Genetic variants which affect complex traits (causal variants) are thought to be found in functional regions of the genome. Identifying causal variants would be useful for predicting complex trait phenotypes in dairy cows, however, functional regions are poorly annotated in the bovine genome. Functional regions can be identified on a genome-wide scale by assaying for post-translational modifications to histone proteins (histone modifications) and proteins interacting with the genome (e.g., transcription factors) using a method called Chromatin immunoprecipitation followed by sequencing (ChIP-seq). In this study ChIP-seq was performed to find functional regions in the bovine genome by assaying for four histone modifications (H3K4Me1, H3K4Me3, H3K27ac, and H3K27Me3) and one transcription factor (CTCF) in 6 tissues (heart, kidney, liver, lung, mammary and spleen) from 2 to 3 lactating dairy cows. Eighty-six ChIP-seq samples were generated in this study, identifying millions of functional regions in the bovine genome. Combinations of histone modifications and CTCF were found using ChromHMM and annotated by comparing with active and inactive genes across the genome. Functional marks differed between tissues highlighting areas which might be particularly important to tissue-specific regulation. Supporting the cis-regulatory role of functional regions, the read counts in some ChIP peaks correlated with nearby gene expression. The functional regions identified in this study were enriched for putative causal variants as seen in other species. Interestingly, regions which correlated with gene expression were particularly enriched for potential causal variants. This supports the hypothesis that complex traits are regulated by variants that alter gene expression. This study provides one of the largest ChIP-seq annotation resources in cattle including, for the first time, in the mammary gland of lactating cows. By linking regulatory regions to expression QTL and trait QTL we demonstrate a new strategy for identifying causal variants in cattle.

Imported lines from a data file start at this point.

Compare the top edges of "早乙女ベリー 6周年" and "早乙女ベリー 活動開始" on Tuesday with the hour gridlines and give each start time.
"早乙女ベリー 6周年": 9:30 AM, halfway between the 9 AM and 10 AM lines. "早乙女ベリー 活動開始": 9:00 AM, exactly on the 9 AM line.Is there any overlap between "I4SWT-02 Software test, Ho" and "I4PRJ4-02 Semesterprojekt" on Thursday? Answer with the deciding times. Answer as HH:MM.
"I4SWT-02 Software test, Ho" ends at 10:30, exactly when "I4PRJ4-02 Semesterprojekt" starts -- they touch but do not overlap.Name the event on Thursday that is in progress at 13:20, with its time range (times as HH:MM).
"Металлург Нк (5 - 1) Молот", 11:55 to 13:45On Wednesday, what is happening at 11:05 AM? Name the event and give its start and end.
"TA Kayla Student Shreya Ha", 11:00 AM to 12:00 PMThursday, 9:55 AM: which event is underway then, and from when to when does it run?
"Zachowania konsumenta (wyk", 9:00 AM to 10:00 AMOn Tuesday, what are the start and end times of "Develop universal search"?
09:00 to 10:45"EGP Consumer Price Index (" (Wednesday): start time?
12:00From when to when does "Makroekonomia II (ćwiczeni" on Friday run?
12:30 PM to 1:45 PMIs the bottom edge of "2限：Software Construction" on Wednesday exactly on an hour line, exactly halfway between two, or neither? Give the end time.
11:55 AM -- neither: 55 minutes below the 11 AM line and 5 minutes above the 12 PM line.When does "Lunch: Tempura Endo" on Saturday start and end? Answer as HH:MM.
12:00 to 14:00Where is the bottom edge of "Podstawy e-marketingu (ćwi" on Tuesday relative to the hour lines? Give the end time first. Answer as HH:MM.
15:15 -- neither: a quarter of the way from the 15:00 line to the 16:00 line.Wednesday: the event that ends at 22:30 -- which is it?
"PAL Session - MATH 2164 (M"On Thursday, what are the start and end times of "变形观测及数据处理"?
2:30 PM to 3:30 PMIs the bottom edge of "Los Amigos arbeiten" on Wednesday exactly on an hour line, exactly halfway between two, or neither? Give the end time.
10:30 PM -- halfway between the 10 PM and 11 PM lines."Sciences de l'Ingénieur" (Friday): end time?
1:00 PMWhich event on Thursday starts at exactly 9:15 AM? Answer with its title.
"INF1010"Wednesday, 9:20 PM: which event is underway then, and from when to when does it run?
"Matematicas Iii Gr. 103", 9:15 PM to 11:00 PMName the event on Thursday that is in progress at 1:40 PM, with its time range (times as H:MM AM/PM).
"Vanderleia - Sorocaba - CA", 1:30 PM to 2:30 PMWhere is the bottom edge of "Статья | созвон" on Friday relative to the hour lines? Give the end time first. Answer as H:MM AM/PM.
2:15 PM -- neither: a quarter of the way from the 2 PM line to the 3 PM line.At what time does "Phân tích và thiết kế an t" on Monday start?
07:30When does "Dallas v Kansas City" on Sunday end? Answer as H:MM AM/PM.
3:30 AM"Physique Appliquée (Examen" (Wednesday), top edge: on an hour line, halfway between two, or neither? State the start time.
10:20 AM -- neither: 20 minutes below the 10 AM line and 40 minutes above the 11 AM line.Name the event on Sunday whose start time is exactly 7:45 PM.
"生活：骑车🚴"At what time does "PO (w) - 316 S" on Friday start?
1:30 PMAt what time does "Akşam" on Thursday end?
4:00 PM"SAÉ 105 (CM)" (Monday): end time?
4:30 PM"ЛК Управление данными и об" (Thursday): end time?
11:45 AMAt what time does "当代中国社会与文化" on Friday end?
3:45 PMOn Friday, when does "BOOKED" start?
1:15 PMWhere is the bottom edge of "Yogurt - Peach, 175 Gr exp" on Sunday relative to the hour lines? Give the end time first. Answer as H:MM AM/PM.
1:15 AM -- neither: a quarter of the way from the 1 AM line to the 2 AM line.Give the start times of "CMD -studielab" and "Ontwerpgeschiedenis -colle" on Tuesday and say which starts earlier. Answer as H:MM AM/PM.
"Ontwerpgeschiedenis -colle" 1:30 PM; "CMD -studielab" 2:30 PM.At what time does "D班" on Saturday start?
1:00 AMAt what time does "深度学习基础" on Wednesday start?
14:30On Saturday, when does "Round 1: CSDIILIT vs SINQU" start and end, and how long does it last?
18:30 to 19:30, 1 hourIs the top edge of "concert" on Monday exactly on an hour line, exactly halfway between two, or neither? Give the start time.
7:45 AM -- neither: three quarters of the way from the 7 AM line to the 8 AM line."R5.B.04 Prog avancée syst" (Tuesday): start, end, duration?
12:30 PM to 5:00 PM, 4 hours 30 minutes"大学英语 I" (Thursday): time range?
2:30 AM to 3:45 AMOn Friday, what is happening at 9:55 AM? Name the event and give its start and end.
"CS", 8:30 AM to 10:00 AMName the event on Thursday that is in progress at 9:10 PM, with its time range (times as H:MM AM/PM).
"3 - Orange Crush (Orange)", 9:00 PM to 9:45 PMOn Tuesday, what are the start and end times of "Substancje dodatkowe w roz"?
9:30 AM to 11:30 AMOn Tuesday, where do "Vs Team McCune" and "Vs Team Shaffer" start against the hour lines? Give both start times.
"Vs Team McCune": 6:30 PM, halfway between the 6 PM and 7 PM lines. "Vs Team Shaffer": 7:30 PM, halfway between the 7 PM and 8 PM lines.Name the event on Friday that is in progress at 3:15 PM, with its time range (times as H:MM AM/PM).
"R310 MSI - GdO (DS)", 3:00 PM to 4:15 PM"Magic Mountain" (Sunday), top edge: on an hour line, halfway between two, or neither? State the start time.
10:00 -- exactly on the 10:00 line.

影响复杂性状的因果变异（causal variants）被认为广泛存在于基因组的功能区域中。鉴定因果变异有助于预测奶牛（dairy cows）的复杂性状表型，但目前牛基因组（bovine genome）的功能区域注释仍较为匮乏。可借助染色质免疫共沉淀测序（Chromatin immunoprecipitation followed by sequencing, ChIP-seq）技术，在全基因组范围内检测组蛋白修饰（histone modifications）以及与基因组相互作用的蛋白质（如转录因子（transcription factors）），从而实现功能区域的鉴定。本研究采用ChIP-seq技术，对2~3头泌乳奶牛（lactating dairy cows）的6种组织（心脏、肾脏、肝脏、肺脏、乳腺和脾脏）针对4种组蛋白修饰（H3K4Me1、H3K4Me3、H3K27ac及H3K27Me3）与1种转录因子（CTCF）展开检测，以此鉴定牛基因组的功能区域。本研究共生成86个ChIP-seq样本，成功鉴定出牛基因组内数百万个功能区域。研究人员借助ChromHMM软件对组蛋白修饰与CTCF的组合模式进行分析，并通过与全基因组范围内的活跃基因及非活跃基因进行比对，完成了功能区域的注释。不同组织间的功能标记存在显著差异，这提示部分区域可能在组织特异性调控中发挥关键作用。部分ChIP峰的读段计数（read counts）与邻近基因的表达量存在相关性，这印证了功能区域的顺式调控（cis-regulatory）作用。与其他物种的研究结果一致，本研究鉴定出的功能区域显著富集了推定的因果变异（putative causal variants）。值得注意的是，与基因表达相关的区域尤其富集了潜在因果变异。该结果支持了"复杂性状由改变基因表达的变异所调控"这一假说。本研究构建了当前规模最大的牛ChIP-seq注释资源库之一，且首次涵盖了泌乳奶牛的乳腺组织数据。本研究通过将调控区域与表达数量性状位点（expression QTL）和性状数量性状位点（trait QTL）进行关联，提出了一种鉴定牛因果变异的全新策略。